_Task objective_. Each line of the records that holds "Adhesive" should be shown in full.

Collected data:
- - -

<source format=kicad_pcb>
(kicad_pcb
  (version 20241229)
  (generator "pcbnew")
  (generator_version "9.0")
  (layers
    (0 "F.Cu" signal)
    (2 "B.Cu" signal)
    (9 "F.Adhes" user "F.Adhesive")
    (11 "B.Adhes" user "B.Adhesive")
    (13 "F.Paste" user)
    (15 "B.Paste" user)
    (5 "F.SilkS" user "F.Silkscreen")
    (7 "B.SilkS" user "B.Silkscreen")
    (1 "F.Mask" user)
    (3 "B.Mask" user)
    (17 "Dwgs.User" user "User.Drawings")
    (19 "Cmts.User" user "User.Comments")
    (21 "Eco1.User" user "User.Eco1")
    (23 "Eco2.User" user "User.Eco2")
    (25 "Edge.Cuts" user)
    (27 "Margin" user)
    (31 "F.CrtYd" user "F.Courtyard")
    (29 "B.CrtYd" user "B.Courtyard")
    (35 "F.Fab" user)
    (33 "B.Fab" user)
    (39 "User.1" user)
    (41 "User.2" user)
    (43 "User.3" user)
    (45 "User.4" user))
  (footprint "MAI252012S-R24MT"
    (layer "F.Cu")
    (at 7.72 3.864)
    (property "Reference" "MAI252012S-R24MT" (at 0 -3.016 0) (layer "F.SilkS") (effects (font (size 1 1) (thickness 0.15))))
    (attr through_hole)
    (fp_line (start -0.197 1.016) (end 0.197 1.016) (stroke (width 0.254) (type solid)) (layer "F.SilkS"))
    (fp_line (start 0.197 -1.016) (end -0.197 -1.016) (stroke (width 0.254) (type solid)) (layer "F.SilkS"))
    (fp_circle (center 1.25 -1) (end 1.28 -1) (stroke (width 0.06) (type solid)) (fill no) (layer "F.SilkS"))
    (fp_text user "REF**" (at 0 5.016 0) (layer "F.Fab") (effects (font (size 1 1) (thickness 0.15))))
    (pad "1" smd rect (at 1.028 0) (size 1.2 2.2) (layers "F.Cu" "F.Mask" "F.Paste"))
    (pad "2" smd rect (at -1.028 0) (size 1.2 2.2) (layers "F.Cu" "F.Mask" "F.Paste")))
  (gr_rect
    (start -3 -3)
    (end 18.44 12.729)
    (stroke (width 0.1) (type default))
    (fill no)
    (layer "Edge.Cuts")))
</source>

- - -

_Response to this task_.
    (9 "F.Adhes" user "F.Adhesive")
    (11 "B.Adhes" user "B.Adhesive")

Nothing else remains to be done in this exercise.